Looking back at my word choices in this book, I believe “Negro” to have been most prevalent on its pages because it was most prevalent in those days. When I opted for “black,” it was most often as a balance against “white” – “white girls” dating “black guys,” Market Street dividing “black” neighborhoods from “white” one. “ Or “black” could be used to provide an ominous and risky edge – a ‘black” bar at which I drank – and “Negro” a patina of respect and class – a “Negro girl” I dated.

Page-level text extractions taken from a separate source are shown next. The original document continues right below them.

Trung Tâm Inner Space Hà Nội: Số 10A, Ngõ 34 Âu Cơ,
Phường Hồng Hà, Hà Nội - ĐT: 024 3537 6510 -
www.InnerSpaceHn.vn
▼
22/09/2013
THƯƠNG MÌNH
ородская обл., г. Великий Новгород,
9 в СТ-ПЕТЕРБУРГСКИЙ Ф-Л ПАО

I consider myself to be – just about – a First Amendment absolutist. Mere ink on paper, I say. Or sound waves in the air. What’s the harm? The thinnest skinned should not determine what the rest of us see or hear. “Sticks and stones…,” you know. Yet, there were words I would not utter, nor to which, like my friend, I would not attach my name. So I decided to seek other opinions. I queried three writer/editors (all white, all male) with whom I had dealings.
The youngest – and most connected to the zeitgeist – said I could use “Negro” only if quoting someone. (He also said, “Definitely nix ‘Afro-American’ from your text – and, for that matter, your life. ‘Afro’ is a hair style. ‘African is the people.”)
The second youngest – and the most politically engaged – said, “Given the times you’re recalling, I can’t imagine ‘Negroes’ is too far gone. It didn’t stick in my eye.” (His wife, I would note, is African.)
The third – the oldest – and the outlaw of the bunch – said, “Get a new proof reader.”